Pensioni, La disparità dell'età pensionabile rende nullo il licenziamento della lavoratrice
Lo ha stabilito la Corte di Cassazione accogliendo la domanda di alcune ballerine del Teatro dell'Opera di Roma licenziate per aver raggiunto un'età anagrafica per il pensionamento di vecchiaia diversa da quella stabilita per gli uomini.
La questione verteva sugli effetti dell'art. 3 comma 7 d.l. n. 64/2010 conv. in legge n. 100/2010 che aveva, a partire dal 1° maggio 2010, ridotto l'età pensionabile per i lavoratori dello spettacolo appartenenti alle categorie dei tersicorei e ballerini assicurati presso l'Enpals, al raggiungimento del 45° anno di età per uomini e donne.
La disposizione da ultimo richiamata aveva anche previsto che per i due anni successivi, ai lavoratori assunti a tempo indeterminato che avessero raggiunto o superato l'età pensionabile, fosse data facoltà di esercitare l'opzione rinnovabile annualmente, per restare in servizio, mediante istanza da presentare all'Enpals entro due mesi dalla data di entrata in vigore del decreto legge 64/2010 o tre dal perfezionamento del diritto alla pensione, fermo restando il limite massimo di pensionamento di vecchiaia di 47 anni per le donne e 52 per gli uomini previsto dalla disciplina antecedente all'intervento normativo del decreto legge 64/2010. Le lavoratrici avevano esercitato il diritto di opzione ma erano state licenziate dalla Fondazione che gestisce il Teatro al compimento dei 47 anni per raggiungimento del limite di età.
La decisione della Corte
Ne è nato un lungo contenzioso giudiziario con la Corte d'Appello che ha bocciato il ricorso delle lavoratrici dopo la sentenza del Tribunale che, invece, era stato loro favorevole. La materia del contendere è quindi sfociata in Cassazione e - a seguito del sollevamento della questione pregiudiziale da parte degli stessi giudici di Piazza Cavour - presso la Corte di Giustizia Europea la quale con ordinanza del febbraio scorso ha dichiarato non conforme l'art. 3 comma 7 d.l. n. 64/2010 convertito in L. 100/2010, ai principi di non discriminazione (per ragioni di genere) fra uomini e donne quale espresso dalla direttiva 2006/54 e dell'art. 21 della Carta dei diritti fondamentali dell'Unione Europea.

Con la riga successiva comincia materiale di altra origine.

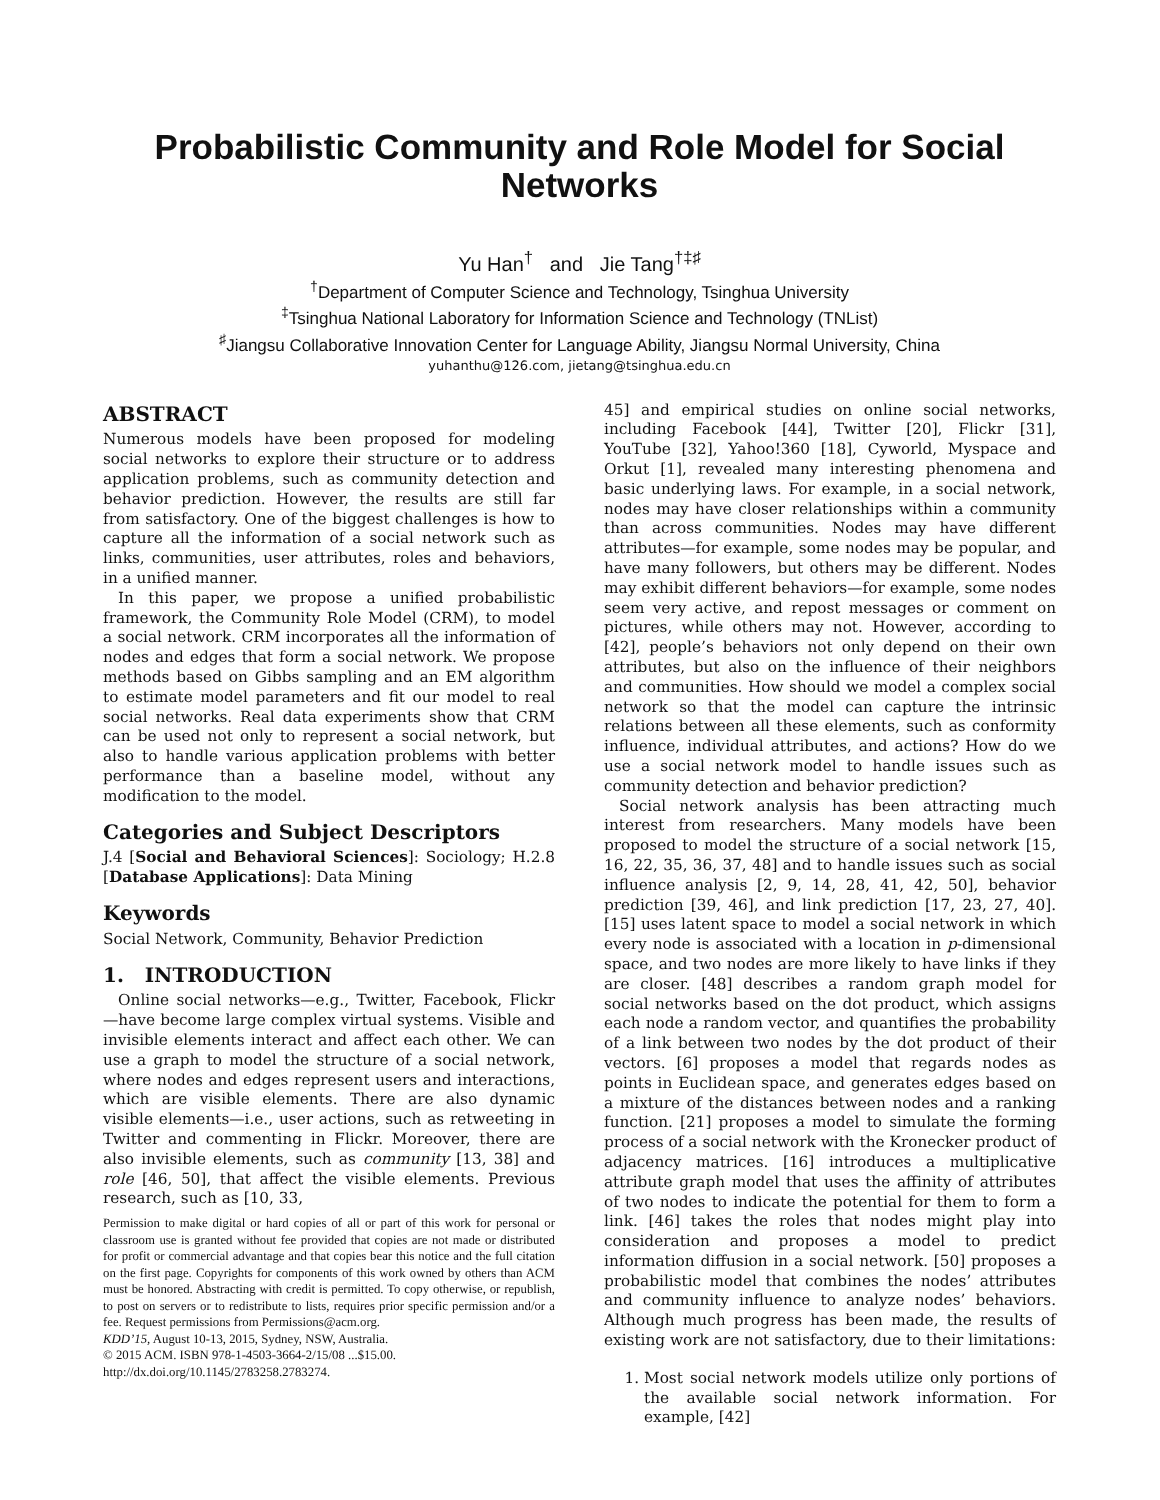Probabilistic Community and Role Model for Social Networks
Yu Han<sup>†</sup> and Jie Tang<sup>†‡♯</sup>
<sup>†</sup> Department of Computer Science and Technology, Tsinghua University
<sup>‡</sup> Tsinghua National Laboratory for Information Science and Technology (TNList)
<sup>♯</sup>Jiangsu Collaborative Innovation Center for Language Ability, Jiangsu Normal University, China
yuhanthu@126.com, jietang@tsinghua.edu.cn
ABSTRACT
Numerous models have been proposed for modeling social networks to explore their structure or to address application problems, such as community detection and behavior prediction. However, the results are still far from satisfactory. One of the biggest challenges is how to capture all the information of a social network such as links, communities, user attributes, roles and behaviors, in a unified manner.
In this paper, we propose a unified probabilistic framework, the Community Role Model (CRM), to model a social network. CRM incorporates all the information of nodes and edges that form a social network. We propose methods based on Gibbs sampling and an EM algorithm to estimate model parameters and fit our model to real social networks. Real data experiments show that CRM can be used not only to represent a social network, but also to handle various application problems with better performance than a baseline model, without any modification to the model.
Categories and Subject Descriptors
J.4 [Social and Behavioral Sciences]: Sociology; H.2.8 [Database Applications]: Data Mining
Keywords
Social Network, Community, Behavior Prediction
1. INTRODUCTION
Online social networks—e.g., Twitter, Facebook, Flickr—have become large complex virtual systems. Visible and invisible elements interact and affect each other. We can use a graph to model the structure of a social network, where nodes and edges represent users and interactions, which are visible elements. There are also dynamic visible elements—i.e., user actions, such as retweeting in Twitter and commenting in Flickr. Moreover, there are also invisible elements, such as community [13, 38] and role [46, 50], that affect the visible elements. Previous research, such as [10, 33,
Permission to make digital or hard copies of all or part of this work for personal or classroom use is granted without fee provided that copies are not made or distributed for profit or commercial advantage and that copies bear this notice and the full citation on the first page. Copyrights for components of this work owned by others than ACM must be honored. Abstracting with credit is permitted. To copy otherwise, or republish, to post on servers or to redistribute to lists, requires prior specific permission and/or a fee. Request permissions from Permissions@acm.org.
KDD’15, August 10-13, 2015, Sydney, NSW, Australia.
© 2015 ACM. ISBN 978-1-4503-3664-2/15/08 ...$15.00.
http://dx.doi.org/10.1145/2783258.2783274.
45] and empirical studies on online social networks, including Facebook [44], Twitter [20], Flickr [31], YouTube [32], Yahoo!360 [18], Cyworld, Myspace and Orkut [1], revealed many interesting phenomena and basic underlying laws. For example, in a social network, nodes may have closer relationships within a community than across communities. Nodes may have different attributes—for example, some nodes may be popular, and have many followers, but others may be different. Nodes may exhibit different behaviors—for example, some nodes seem very active, and repost messages or comment on pictures, while others may not. However, according to [42], people’s behaviors not only depend on their own attributes, but also on the influence of their neighbors and communities. How should we model a complex social network so that the model can capture the intrinsic relations between all these elements, such as conformity influence, individual attributes, and actions? How do we use a social network model to handle issues such as community detection and behavior prediction?
Social network analysis has been attracting much interest from researchers. Many models have been proposed to model the structure of a social network [15, 16, 22, 35, 36, 37, 48] and to handle issues such as social influence analysis [2, 9, 14, 28, 41, 42, 50], behavior prediction [39, 46], and link prediction [17, 23, 27, 40]. [15] uses latent space to model a social network in which every node is associated with a location in p-dimensional space, and two nodes are more likely to have links if they are closer. [48] describes a random graph model for social networks based on the dot product, which assigns each node a random vector, and quantifies the probability of a link between two nodes by the dot product of their vectors. [6] proposes a model that regards nodes as points in Euclidean space, and generates edges based on a mixture of the distances between nodes and a ranking function. [21] proposes a model to simulate the forming process of a social network with the Kronecker product of adjacency matrices. [16] introduces a multiplicative attribute graph model that uses the affinity of attributes of two nodes to indicate the potential for them to form a link. [46] takes the roles that nodes might play into consideration and proposes a model to predict information diffusion in a social network. [50] proposes a probabilistic model that combines the nodes’ attributes and community influence to analyze nodes’ behaviors. Although much progress has been made, the results of existing work are not satisfactory, due to their limitations:
1. Most social network models utilize only portions of the available social network information. For example, [42]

Secondo la Corte Ue "il licenziamento per raggiungimento dei limiti di età di 47 anni per le donne, è da considerarsi come licenziamento discriminatorio, poiché integra una discriminazione diretta per ragioni di sesso, al quale non possono opporsi legittime deroghe per finalità sociale o di interesse pubblico". In altri termini - prosegue la Corte di Giustizia Europea "una politica generale la quale contempli il licenziamento di una lavoratrice per il solo motivo che essa ha raggiunto o superato l'età alla quale ha diritto ad una pensione di vecchiaia, che è diversa per gli uomini e per le donne ai sensi della normativa nazionale, costituisce una discriminazione diretta fondata sul sesso vietata dalle norme comunitarie".

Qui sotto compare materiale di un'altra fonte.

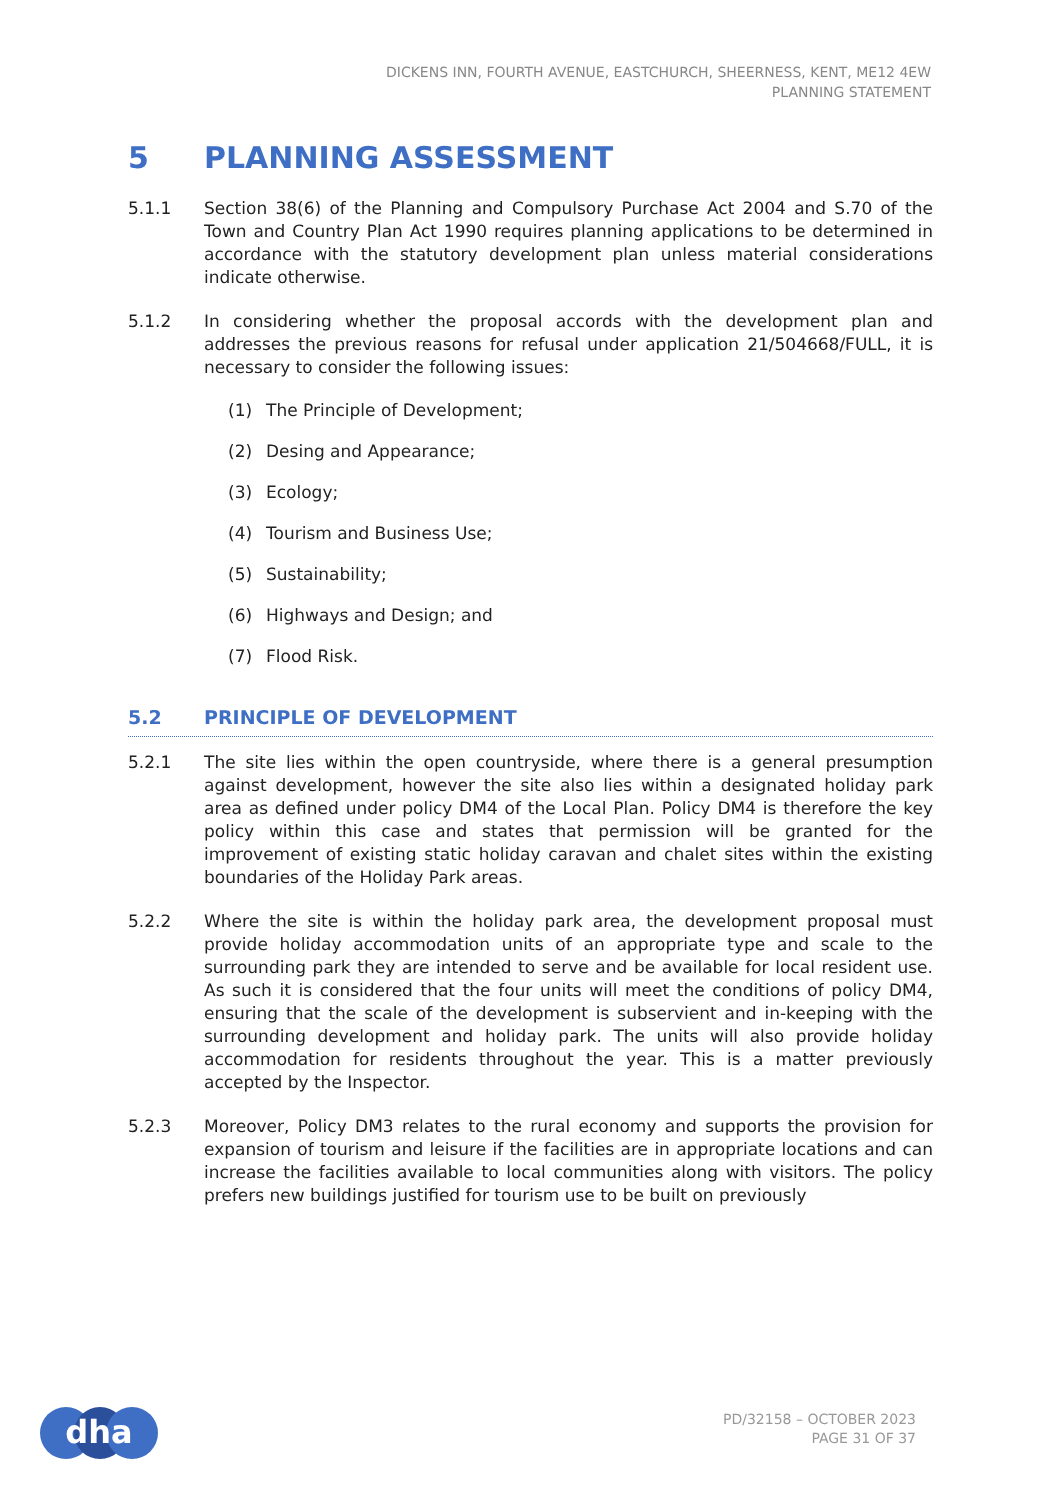DICKENS INN, FOURTH AVENUE, EASTCHURCH, SHEERNESS, KENT, ME12 4EW
PLANNING STATEMENT
5 PLANNING ASSESSMENT
5.1.1 Section 38(6) of the Planning and Compulsory Purchase Act 2004 and S.70 of the Town and Country Plan Act 1990 requires planning applications to be determined in accordance with the statutory development plan unless material considerations indicate otherwise.
5.1.2 In considering whether the proposal accords with the development plan and addresses the previous reasons for refusal under application 21/504668/FULL, it is necessary to consider the following issues:
(1) The Principle of Development;
(2) Desing and Appearance;
(3) Ecology;
(4) Tourism and Business Use;
(5) Sustainability;
(6) Highways and Design; and
(7) Flood Risk.
5.2 PRINCIPLE OF DEVELOPMENT
5.2.1 The site lies within the open countryside, where there is a general presumption against development, however the site also lies within a designated holiday park area as defined under policy DM4 of the Local Plan. Policy DM4 is therefore the key policy within this case and states that permission will be granted for the improvement of existing static holiday caravan and chalet sites within the existing boundaries of the Holiday Park areas.
5.2.2 Where the site is within the holiday park area, the development proposal must provide holiday accommodation units of an appropriate type and scale to the surrounding park they are intended to serve and be available for local resident use. As such it is considered that the four units will meet the conditions of policy DM4, ensuring that the scale of the development is subservient and in-keeping with the surrounding development and holiday park. The units will also provide holiday accommodation for residents throughout the year. This is a matter previously accepted by the Inspector.
5.2.3 Moreover, Policy DM3 relates to the rural economy and supports the provision for expansion of tourism and leisure if the facilities are in appropriate locations and can increase the facilities available to local communities along with visitors. The policy prefers new buildings justified for tourism use to be built on previously
dha
PD/32158 – OCTOBER 2023
PAGE 31 OF 37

La sentenza europea ha quindi aperto la strada all'accoglimento del ricorso delle lavoratrici da parte della Corte di Cassazione ed è, comunque, molto importante in quanto può essere applicato anche in situazioni in cui esistano delle disparità nell'età di accesso alla pensione di vecchiaia tra uomini e donne diverse dal caso affrontato dai giudici.
La proroga del Dl 64/2010
Sostanzialmente il biennio indicato nella legge individua le coorti dei lavoratori potenzialmente interessati nella proroga che, quindi, comprende ballerini e tersicorei che hanno raggiunto i 45 anni entro il 1° luglio 2012. Inoltre i giudici ricordano che, una volta esercitata l’opzione per la prosecuzione del rapporto di lavoro viene meno per il datore la possibilità di motivare il licenziamento con il compimento d’età e il possesso dei requisiti pensionistici in base all’articolo 4, comma 2, della legge 108/1990. In questa ipotesi il rifiuto del datore di lavoro di consentire la prosecuzione del rapporto, malgrado l'esercizio della facoltà in questione, configura un atto radicalmente nullo per contrarietà ad una norma imperativa, con conseguente obbligo di riassunzione del lavoratore.
La Corte di Cassazione ha quindi accolto il ricorso da parte delle lavoratrici e ha rinviato la decisione nel merito alla Corte d'Appello che dovrà attenersi ai criteri sopra individuati.